Stored items:
▬▬▬▬▬▬▬▬▬▬

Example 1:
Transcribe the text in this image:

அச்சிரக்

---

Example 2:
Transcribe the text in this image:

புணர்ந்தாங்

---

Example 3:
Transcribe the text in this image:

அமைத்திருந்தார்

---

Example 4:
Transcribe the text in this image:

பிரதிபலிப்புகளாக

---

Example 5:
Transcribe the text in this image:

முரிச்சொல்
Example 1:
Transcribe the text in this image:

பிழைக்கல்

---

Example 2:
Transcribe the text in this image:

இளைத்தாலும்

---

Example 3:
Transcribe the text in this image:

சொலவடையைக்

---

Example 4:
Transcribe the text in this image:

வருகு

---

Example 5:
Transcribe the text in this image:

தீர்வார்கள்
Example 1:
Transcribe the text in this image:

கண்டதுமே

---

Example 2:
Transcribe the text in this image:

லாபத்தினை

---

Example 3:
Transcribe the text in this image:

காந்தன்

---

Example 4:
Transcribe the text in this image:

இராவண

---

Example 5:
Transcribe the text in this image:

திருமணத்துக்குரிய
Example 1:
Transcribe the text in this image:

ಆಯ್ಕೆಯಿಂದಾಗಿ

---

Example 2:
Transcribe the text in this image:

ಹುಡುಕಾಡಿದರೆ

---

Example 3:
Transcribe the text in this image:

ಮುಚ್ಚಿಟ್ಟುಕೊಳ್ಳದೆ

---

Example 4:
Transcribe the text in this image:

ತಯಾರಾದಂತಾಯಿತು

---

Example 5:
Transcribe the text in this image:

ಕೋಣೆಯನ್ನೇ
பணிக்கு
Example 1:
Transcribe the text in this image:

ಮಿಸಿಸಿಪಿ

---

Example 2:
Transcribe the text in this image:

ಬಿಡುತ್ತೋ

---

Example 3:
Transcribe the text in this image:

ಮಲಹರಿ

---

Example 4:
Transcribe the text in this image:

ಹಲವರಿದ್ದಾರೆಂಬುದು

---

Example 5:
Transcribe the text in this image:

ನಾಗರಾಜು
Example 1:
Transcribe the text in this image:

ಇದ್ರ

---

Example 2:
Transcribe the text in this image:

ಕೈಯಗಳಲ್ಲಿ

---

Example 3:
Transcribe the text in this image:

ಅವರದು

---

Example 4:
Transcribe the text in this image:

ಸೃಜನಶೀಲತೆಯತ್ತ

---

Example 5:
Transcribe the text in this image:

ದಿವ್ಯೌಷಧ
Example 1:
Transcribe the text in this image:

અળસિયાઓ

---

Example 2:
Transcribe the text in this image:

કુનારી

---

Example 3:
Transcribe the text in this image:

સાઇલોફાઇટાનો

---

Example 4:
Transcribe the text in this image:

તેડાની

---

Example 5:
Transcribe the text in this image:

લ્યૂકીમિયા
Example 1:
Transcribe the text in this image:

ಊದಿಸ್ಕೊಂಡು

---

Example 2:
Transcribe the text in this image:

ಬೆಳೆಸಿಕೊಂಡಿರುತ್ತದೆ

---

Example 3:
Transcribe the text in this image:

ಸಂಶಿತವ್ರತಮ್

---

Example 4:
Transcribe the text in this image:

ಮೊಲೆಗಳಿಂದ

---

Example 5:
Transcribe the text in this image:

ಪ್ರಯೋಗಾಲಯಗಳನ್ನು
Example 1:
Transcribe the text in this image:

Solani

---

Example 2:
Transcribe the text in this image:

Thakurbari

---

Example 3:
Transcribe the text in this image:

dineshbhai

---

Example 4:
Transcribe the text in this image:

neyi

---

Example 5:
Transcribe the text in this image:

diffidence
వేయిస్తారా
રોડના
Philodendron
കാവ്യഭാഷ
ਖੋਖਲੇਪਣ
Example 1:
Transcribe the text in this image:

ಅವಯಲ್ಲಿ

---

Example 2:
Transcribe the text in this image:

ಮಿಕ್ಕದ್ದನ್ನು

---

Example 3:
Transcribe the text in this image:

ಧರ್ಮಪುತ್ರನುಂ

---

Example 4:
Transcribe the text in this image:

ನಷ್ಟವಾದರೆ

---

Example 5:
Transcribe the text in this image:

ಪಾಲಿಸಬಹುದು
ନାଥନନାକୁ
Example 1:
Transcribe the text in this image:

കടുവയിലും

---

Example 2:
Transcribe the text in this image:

▬▬▬▬▬▬▬▬▬▬

* **What to do**
Reproduce every line of the data verbatim.

* **Task output**
Example 1:
Transcribe the text in this image:

அச்சிரக்

---

Example 2:
Transcribe the text in this image:

புணர்ந்தாங்

---

Example 3:
Transcribe the text in this image:

அமைத்திருந்தார்

---

Example 4:
Transcribe the text in this image:

பிரதிபலிப்புகளாக

---

Example 5:
Transcribe the text in this image:

முரிச்சொல்
Example 1:
Transcribe the text in this image:

பிழைக்கல்

---

Example 2:
Transcribe the text in this image:

இளைத்தாலும்

---

Example 3:
Transcribe the text in this image:

சொலவடையைக்

---

Example 4:
Transcribe the text in this image:

வருகு

---

Example 5:
Transcribe the text in this image:

தீர்வார்கள்
Example 1:
Transcribe the text in this image:

கண்டதுமே

---

Example 2:
Transcribe the text in this image:

லாபத்தினை

---

Example 3:
Transcribe the text in this image:

காந்தன்

---

Example 4:
Transcribe the text in this image:

இராவண

---

Example 5:
Transcribe the text in this image:

திருமணத்துக்குரிய
Example 1:
Transcribe the text in this image:

ಆಯ್ಕೆಯಿಂದಾಗಿ

---

Example 2:
Transcribe the text in this image:

ಹುಡುಕಾಡಿದರೆ

---

Example 3:
Transcribe the text in this image:

ಮುಚ್ಚಿಟ್ಟುಕೊಳ್ಳದೆ

---

Example 4:
Transcribe the text in this image:

ತಯಾರಾದಂತಾಯಿತು

---

Example 5:
Transcribe the text in this image:

ಕೋಣೆಯನ್ನೇ
பணிக்கு
Example 1:
Transcribe the text in this image:

ಮಿಸಿಸಿಪಿ

---

Example 2:
Transcribe the text in this image:

ಬಿಡುತ್ತೋ

---

Example 3:
Transcribe the text in this image:

ಮಲಹರಿ

---

Example 4:
Transcribe the text in this image:

ಹಲವರಿದ್ದಾರೆಂಬುದು

---

Example 5:
Transcribe the text in this image:

ನಾಗರಾಜು
Example 1:
Transcribe the text in this image:

ಇದ್ರ

---

Example 2:
Transcribe the text in this image:

ಕೈಯಗಳಲ್ಲಿ

---

Example 3:
Transcribe the text in this image:

ಅವರದು

---

Example 4:
Transcribe the text in this image:

ಸೃಜನಶೀಲತೆಯತ್ತ

---

Example 5:
Transcribe the text in this image:

ದಿವ್ಯೌಷಧ
Example 1:
Transcribe the text in this image:

અળસિયાઓ

---

Example 2:
Transcribe the text in this image:

કુનારી

---

Example 3:
Transcribe the text in this image:

સાઇલોફાઇટાનો

---

Example 4:
Transcribe the text in this image:

તેડાની

---

Example 5:
Transcribe the text in this image:

લ્યૂકીમિયા
Example 1:
Transcribe the text in this image:

ಊದಿಸ್ಕೊಂಡು

---

Example 2:
Transcribe the text in this image:

ಬೆಳೆಸಿಕೊಂಡಿರುತ್ತದೆ

---

Example 3:
Transcribe the text in this image:

ಸಂಶಿತವ್ರತಮ್

---

Example 4:
Transcribe the text in this image:

ಮೊಲೆಗಳಿಂದ

---

Example 5:
Transcribe the text in this image:

ಪ್ರಯೋಗಾಲಯಗಳನ್ನು
Example 1:
Transcribe the text in this image:

Solani

---

Example 2:
Transcribe the text in this image:

Thakurbari

---

Example 3:
Transcribe the text in this image:

dineshbhai

---

Example 4:
Transcribe the text in this image:

neyi

---

Example 5:
Transcribe the text in this image:

diffidence
వేయిస్తారా
રોડના
Philodendron
കാവ്യഭാഷ
ਖੋਖਲੇਪਣ
Example 1:
Transcribe the text in this image:

ಅವಯಲ್ಲಿ

---

Example 2:
Transcribe the text in this image:

ಮಿಕ್ಕದ್ದನ್ನು

---

Example 3:
Transcribe the text in this image:

ಧರ್ಮಪುತ್ರನುಂ

---

Example 4:
Transcribe the text in this image:

ನಷ್ಟವಾದರೆ

---

Example 5:
Transcribe the text in this image:

ಪಾಲಿಸಬಹುದು
ନାଥନନାକୁ
Example 1:
Transcribe the text in this image:

കടുവയിലും

---

Example 2:
Transcribe the text in this image:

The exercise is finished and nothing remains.